Dear Sage / Sage-combinat devs,
This is a short call for votes about leading terms and triangular
morphisms.
On Wed, Feb 10, 2010 at 11:06:50AM +0100, Nicolas M. Thiery wrote:
> I finally started to review #7914. One thing that did slip through
> my fingers. I just noticed that leading_term returns the term with
> smallest support. I instead assumed it would return that with
> largest support, as is the case for polynomials:
>
> sage: p = 3*x^2+2*x+1
> sage: p.leading_coefficient()
> 3
Florent is also +1 on this convention, and I just fixed the patch
accordingly. But it is still time to rollback. Please vote!
A related call for votes: what do we want to mean by upper/lower
triangular morphisms? Let X be a module with basis, and b its basis.

● ● ● ● ●

> [YOUR GOAL]:
Reproduce the part of the message above on leading terms and triangular morphisms verbatim, from "On Wed, Feb" to "rollback. Please vote!".

> [DATA RECORDS]:
● ● ● ● ●

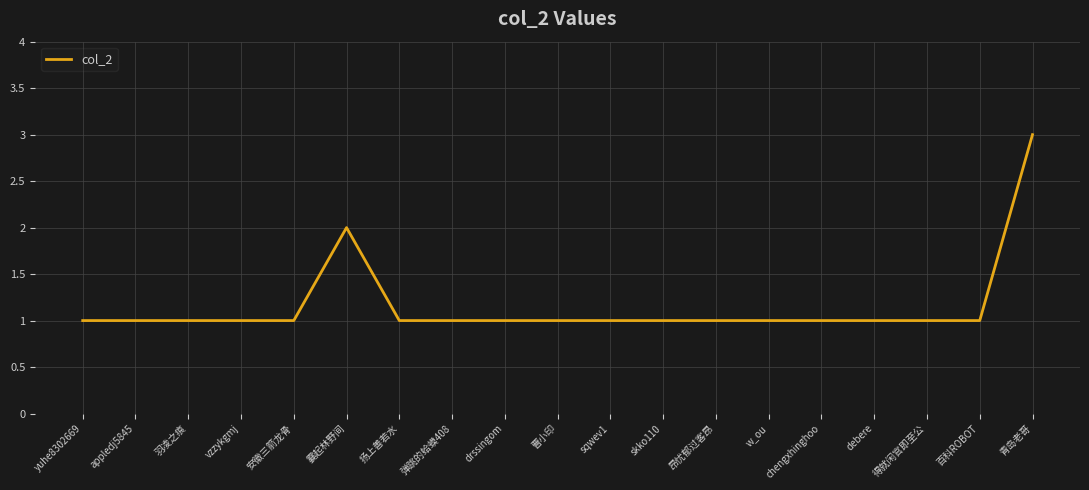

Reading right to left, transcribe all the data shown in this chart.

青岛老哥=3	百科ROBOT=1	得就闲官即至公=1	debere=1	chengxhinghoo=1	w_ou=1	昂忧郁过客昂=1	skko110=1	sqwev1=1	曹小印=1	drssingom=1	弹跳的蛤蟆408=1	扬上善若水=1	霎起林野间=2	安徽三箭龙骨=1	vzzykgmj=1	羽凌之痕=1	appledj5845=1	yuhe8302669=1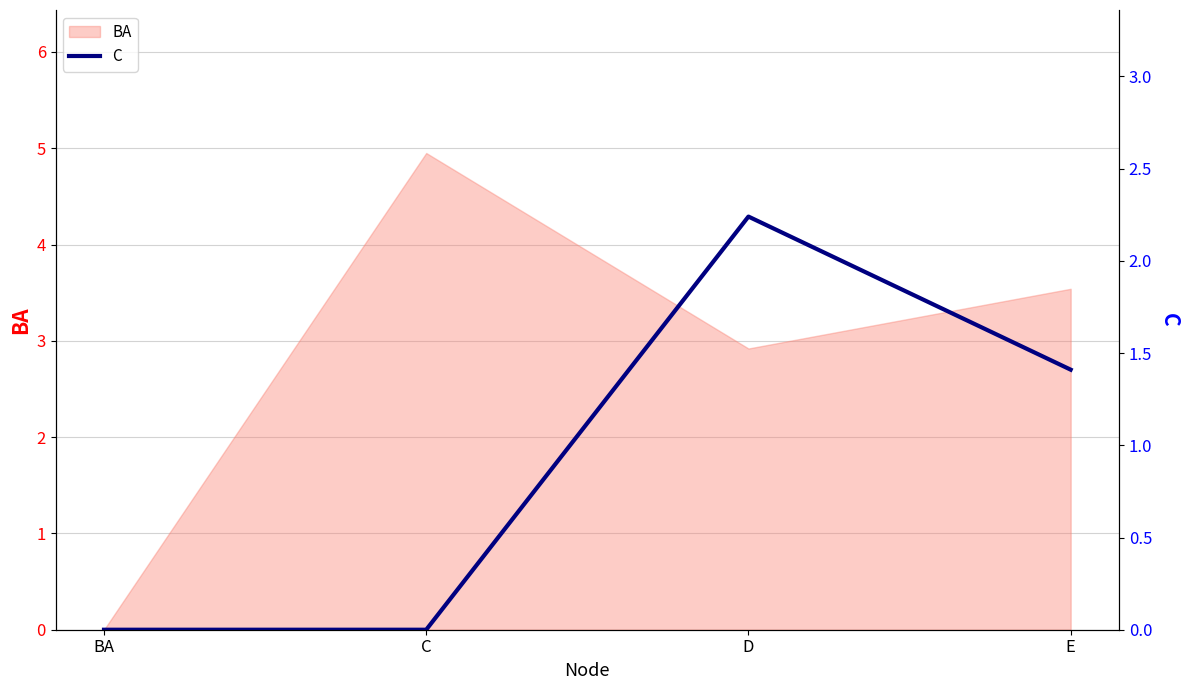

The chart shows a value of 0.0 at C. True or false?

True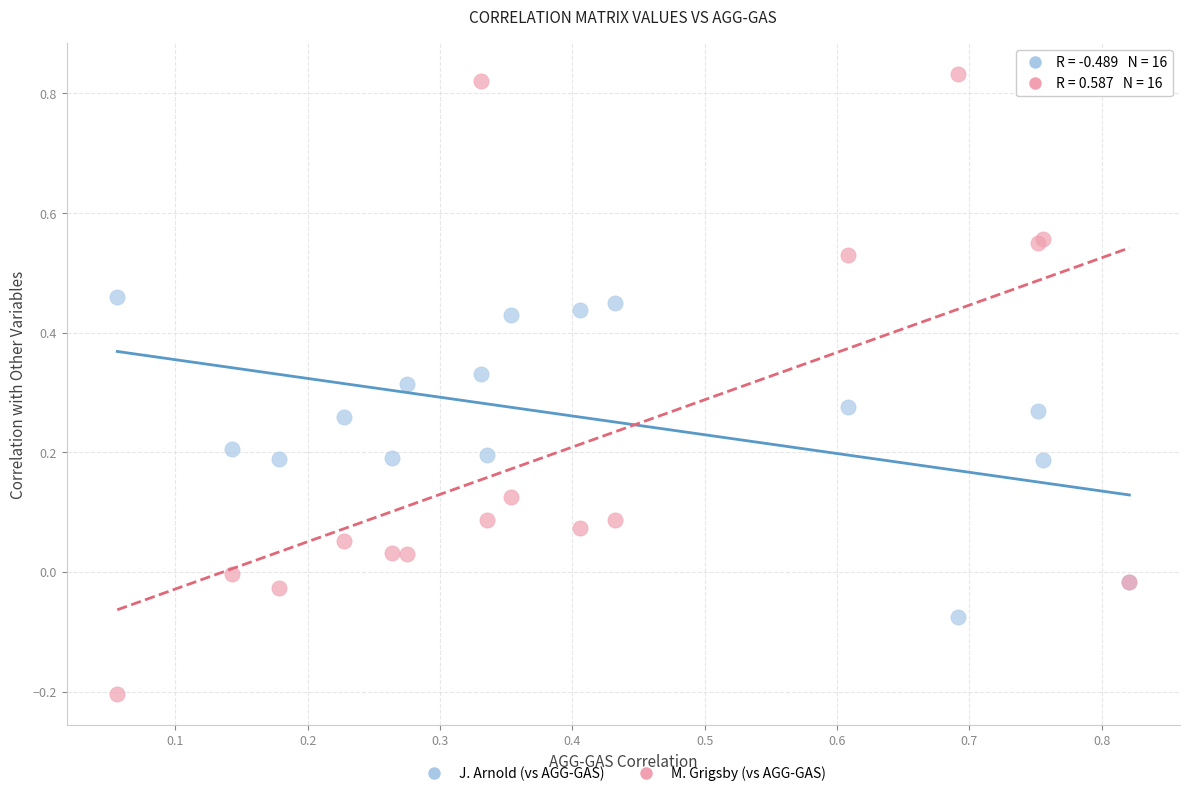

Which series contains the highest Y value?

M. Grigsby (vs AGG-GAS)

● ● ● ● ●

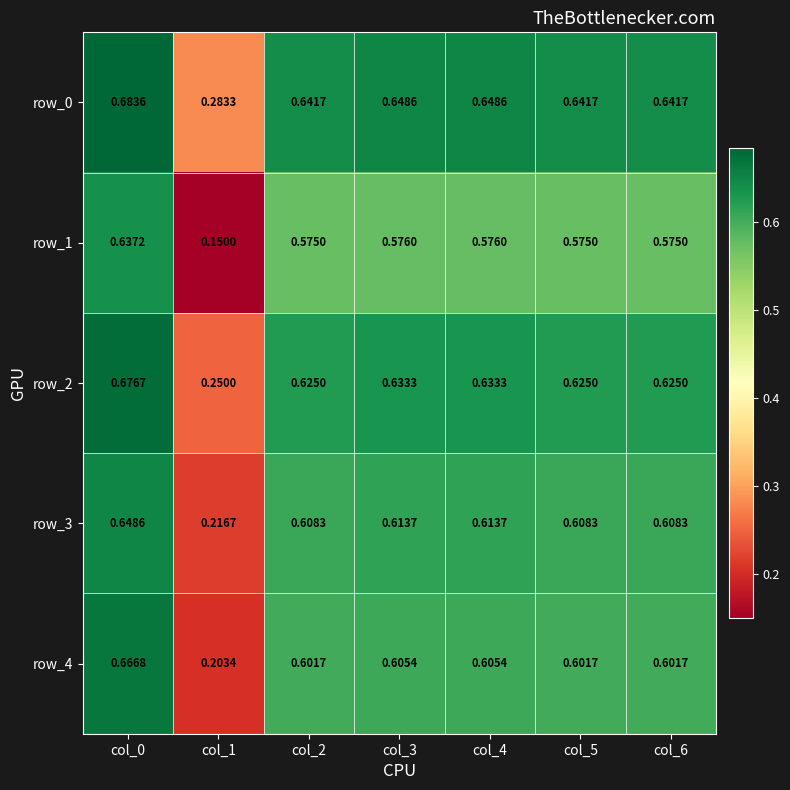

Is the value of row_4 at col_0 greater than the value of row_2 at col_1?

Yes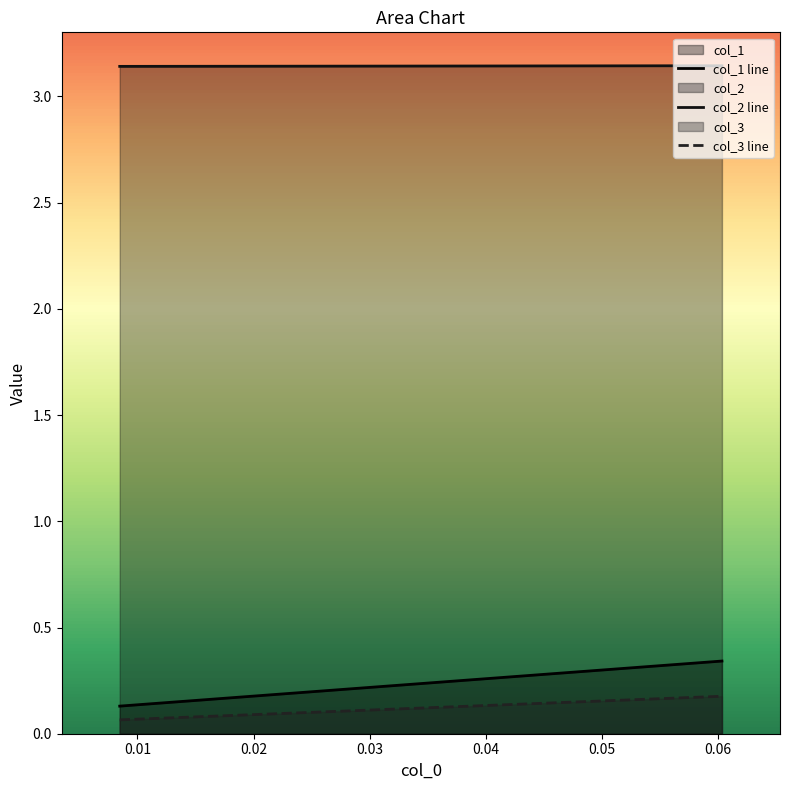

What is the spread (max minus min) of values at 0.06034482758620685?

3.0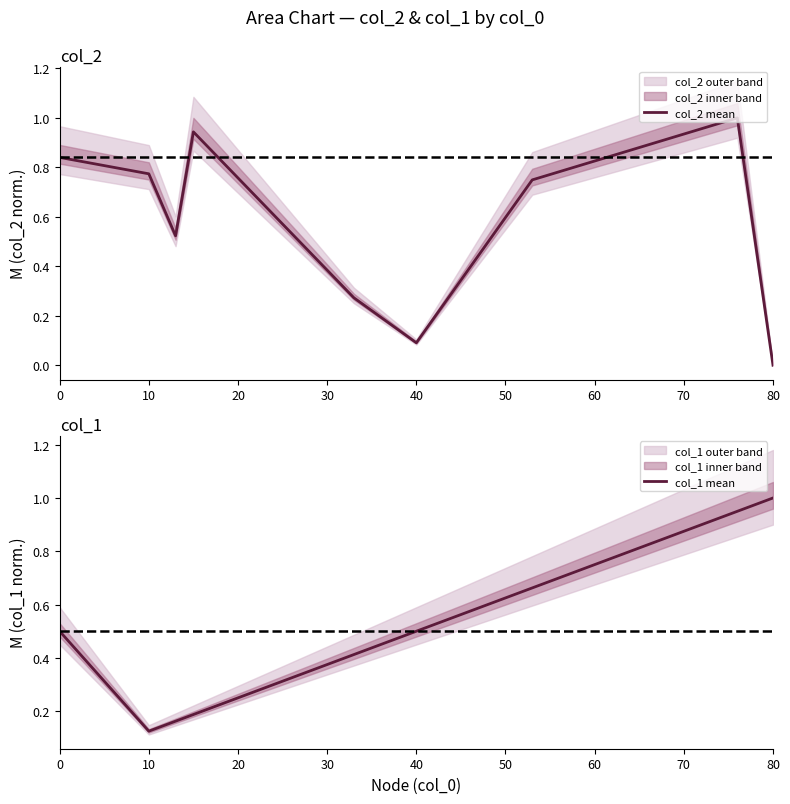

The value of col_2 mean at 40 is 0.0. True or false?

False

● ● ● ● ●

> [RESULT FOR THIS EXERCISE]:
On Wed, Feb 10, 2010 at 11:06:50AM +0100, Nicolas M. Thiery wrote:
> I finally started to review #7914. One thing that did slip through
> my fingers. I just noticed that leading_term returns the term with
> smallest support. I instead assumed it would return that with
> largest support, as is the case for polynomials:
>
> sage: p = 3*x^2+2*x+1
> sage: p.leading_coefficient()
> 3
Florent is also +1 on this convention, and I just fixed the patch
accordingly. But it is still time to rollback. Please vote!